== WHAT THIS TASK INVOLVES ==
In the lines between the one holding "#### REFEREE’S INFORMATION" and the one holding "Cette erreur apparaîtra", inclusive, swap "crime syndicate" for "criminal organization" and reproduce those lines with everything else left as is.

Stored dataset items
◆ ◆ ◆ ◆ ◆

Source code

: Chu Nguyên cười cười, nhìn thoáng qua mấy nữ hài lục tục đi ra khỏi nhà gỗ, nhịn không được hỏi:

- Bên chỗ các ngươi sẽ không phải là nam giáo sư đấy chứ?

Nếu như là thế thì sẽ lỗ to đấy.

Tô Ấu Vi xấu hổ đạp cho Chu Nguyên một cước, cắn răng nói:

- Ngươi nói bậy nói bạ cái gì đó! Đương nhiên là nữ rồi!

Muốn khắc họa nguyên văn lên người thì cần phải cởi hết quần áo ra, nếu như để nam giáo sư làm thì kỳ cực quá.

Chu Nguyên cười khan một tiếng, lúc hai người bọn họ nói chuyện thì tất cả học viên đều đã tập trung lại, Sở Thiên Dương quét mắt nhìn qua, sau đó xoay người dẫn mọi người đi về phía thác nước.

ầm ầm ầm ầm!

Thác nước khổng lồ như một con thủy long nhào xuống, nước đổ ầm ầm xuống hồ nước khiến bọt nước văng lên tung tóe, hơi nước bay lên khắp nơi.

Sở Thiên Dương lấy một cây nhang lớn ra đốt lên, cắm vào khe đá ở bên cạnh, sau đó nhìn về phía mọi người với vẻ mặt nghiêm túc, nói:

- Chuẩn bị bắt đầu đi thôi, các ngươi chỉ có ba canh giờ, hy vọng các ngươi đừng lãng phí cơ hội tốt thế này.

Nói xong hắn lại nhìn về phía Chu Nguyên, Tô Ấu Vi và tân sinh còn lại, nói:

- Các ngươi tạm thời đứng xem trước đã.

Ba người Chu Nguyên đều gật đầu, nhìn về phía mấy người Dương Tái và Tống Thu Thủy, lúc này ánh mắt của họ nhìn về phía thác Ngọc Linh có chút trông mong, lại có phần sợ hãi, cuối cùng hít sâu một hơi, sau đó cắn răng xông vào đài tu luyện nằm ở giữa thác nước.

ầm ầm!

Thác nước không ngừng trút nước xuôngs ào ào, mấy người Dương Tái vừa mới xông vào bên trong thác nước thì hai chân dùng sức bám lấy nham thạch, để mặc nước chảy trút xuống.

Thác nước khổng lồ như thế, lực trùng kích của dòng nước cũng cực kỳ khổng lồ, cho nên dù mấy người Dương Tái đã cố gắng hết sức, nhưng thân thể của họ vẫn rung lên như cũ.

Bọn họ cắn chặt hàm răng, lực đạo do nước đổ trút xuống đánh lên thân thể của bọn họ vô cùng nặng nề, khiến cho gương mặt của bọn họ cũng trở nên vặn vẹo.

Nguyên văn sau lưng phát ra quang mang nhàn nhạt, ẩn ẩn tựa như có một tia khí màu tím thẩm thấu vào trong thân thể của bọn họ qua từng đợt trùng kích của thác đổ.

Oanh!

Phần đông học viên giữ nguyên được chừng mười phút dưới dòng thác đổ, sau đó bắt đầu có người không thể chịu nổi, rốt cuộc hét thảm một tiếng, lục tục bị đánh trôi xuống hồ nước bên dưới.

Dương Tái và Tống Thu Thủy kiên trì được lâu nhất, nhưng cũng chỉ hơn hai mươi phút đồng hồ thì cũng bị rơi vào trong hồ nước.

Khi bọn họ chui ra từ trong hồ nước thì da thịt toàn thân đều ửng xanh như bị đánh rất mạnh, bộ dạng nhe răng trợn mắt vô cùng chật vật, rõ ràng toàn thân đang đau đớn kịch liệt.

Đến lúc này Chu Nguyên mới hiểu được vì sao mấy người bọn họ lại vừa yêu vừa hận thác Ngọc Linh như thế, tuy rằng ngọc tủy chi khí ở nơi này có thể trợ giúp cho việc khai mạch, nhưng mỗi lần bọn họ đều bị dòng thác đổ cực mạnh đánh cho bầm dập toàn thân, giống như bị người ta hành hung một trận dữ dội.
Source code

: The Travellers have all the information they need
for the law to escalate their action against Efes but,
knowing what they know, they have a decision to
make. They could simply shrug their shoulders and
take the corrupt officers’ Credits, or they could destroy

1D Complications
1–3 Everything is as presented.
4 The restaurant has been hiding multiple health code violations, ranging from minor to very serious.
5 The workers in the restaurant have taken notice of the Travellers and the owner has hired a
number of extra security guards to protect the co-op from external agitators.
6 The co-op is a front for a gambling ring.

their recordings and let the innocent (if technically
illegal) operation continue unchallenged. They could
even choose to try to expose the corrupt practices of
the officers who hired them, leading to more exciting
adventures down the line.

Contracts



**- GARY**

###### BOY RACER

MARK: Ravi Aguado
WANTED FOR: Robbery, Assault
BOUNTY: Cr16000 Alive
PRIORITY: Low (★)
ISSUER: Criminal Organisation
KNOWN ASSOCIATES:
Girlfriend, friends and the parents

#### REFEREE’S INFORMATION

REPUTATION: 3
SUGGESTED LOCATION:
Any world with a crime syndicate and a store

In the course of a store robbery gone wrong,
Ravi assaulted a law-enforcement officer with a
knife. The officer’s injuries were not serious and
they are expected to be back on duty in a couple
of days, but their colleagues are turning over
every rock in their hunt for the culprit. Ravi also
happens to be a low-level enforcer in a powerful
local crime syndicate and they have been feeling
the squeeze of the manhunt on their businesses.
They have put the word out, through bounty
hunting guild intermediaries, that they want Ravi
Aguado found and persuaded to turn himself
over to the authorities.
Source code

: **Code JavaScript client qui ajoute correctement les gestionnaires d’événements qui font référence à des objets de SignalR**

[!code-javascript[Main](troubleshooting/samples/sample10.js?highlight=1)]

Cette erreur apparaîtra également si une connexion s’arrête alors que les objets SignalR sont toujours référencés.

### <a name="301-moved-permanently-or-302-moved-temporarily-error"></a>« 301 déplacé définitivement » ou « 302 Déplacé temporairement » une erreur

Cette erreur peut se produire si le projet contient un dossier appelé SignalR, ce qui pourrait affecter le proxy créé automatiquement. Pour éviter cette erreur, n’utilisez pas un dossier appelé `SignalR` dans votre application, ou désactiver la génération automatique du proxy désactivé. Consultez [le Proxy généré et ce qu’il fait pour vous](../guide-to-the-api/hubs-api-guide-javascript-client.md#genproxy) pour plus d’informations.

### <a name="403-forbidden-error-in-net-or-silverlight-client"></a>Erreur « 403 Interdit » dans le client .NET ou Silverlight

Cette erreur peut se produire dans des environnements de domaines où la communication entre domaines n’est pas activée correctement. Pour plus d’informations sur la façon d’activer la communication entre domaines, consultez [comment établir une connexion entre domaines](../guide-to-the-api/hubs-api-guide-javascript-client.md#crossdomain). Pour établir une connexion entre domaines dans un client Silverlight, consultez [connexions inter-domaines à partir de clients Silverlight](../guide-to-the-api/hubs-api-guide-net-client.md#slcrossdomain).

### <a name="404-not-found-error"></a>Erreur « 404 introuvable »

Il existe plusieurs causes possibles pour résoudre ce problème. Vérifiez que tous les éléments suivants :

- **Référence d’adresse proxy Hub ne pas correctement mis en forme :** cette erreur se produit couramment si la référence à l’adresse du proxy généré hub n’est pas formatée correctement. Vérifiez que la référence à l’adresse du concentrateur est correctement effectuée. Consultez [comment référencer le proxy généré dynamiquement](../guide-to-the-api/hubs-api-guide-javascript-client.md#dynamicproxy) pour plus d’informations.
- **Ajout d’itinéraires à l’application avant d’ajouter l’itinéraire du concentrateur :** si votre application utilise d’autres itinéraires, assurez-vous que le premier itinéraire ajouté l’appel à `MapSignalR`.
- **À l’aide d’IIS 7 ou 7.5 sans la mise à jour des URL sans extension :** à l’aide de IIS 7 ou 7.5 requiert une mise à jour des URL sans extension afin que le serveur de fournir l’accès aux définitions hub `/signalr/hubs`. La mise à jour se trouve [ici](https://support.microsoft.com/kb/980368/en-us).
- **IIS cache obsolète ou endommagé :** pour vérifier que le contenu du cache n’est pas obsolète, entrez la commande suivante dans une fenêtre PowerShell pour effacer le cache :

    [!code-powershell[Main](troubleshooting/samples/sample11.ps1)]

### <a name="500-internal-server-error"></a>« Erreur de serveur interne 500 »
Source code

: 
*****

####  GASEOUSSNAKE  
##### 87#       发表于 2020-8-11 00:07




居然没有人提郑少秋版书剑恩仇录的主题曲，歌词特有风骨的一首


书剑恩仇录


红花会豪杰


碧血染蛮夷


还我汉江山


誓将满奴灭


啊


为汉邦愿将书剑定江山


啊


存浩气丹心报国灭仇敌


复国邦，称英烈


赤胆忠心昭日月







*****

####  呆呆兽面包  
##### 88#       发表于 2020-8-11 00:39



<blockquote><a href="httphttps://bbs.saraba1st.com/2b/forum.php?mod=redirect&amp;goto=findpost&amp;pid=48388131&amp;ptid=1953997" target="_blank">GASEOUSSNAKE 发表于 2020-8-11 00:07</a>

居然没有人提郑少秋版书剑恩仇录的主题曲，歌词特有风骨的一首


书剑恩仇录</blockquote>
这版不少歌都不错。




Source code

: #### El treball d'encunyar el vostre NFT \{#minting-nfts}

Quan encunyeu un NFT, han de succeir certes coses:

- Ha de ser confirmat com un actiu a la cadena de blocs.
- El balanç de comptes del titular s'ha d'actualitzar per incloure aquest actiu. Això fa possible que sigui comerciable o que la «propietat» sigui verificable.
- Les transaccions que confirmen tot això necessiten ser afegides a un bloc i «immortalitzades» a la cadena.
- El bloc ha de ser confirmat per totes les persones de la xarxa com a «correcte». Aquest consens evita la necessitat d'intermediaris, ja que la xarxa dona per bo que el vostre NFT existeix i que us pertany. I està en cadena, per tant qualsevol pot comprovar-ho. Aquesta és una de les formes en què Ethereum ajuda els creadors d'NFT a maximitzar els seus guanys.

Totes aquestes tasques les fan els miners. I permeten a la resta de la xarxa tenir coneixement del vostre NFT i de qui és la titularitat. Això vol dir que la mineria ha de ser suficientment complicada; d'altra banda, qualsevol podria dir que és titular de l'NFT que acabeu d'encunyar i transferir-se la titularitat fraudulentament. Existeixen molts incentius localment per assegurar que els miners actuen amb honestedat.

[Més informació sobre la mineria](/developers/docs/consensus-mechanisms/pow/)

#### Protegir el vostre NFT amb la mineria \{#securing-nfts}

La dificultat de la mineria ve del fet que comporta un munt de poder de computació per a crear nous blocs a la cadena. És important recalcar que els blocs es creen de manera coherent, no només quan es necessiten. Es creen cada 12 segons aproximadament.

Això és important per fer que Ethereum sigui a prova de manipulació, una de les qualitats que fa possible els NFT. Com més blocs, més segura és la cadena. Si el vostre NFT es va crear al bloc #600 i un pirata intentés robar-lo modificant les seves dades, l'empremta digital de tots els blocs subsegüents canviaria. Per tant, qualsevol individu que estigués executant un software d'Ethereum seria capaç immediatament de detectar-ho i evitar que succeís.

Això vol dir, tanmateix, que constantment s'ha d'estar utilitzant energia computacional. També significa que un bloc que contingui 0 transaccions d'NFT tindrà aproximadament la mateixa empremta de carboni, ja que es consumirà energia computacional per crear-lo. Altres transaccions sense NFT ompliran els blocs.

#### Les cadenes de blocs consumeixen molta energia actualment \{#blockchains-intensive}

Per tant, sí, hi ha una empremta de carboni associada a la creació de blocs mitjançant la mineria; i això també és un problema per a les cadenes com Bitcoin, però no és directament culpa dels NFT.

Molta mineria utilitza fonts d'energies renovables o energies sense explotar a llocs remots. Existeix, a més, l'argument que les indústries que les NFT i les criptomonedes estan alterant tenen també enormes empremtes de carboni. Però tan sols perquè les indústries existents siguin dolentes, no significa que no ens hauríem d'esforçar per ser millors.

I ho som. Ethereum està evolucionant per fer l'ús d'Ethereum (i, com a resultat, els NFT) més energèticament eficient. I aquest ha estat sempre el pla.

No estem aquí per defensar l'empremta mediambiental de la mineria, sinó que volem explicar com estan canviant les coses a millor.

◆ ◆ ◆ ◆ ◆

== EXPECTED ANSWER ==
#### REFEREE’S INFORMATION

REPUTATION: 3
SUGGESTED LOCATION:
Any world with a criminal organization and a store

In the course of a store robbery gone wrong,
Ravi assaulted a law-enforcement officer with a
knife. The officer’s injuries were not serious and
they are expected to be back on duty in a couple
of days, but their colleagues are turning over
every rock in their hunt for the culprit. Ravi also
happens to be a low-level enforcer in a powerful
local criminal organization and they have been feeling
the squeeze of the manhunt on their businesses.
They have put the word out, through bounty
hunting guild intermediaries, that they want Ravi
Aguado found and persuaded to turn himself
over to the authorities.
Source code

: **Code JavaScript client qui ajoute correctement les gestionnaires d’événements qui font référence à des objets de SignalR**

[!code-javascript[Main](troubleshooting/samples/sample10.js?highlight=1)]

Cette erreur apparaîtra également si une connexion s’arrête alors que les objets SignalR sont toujours référencés.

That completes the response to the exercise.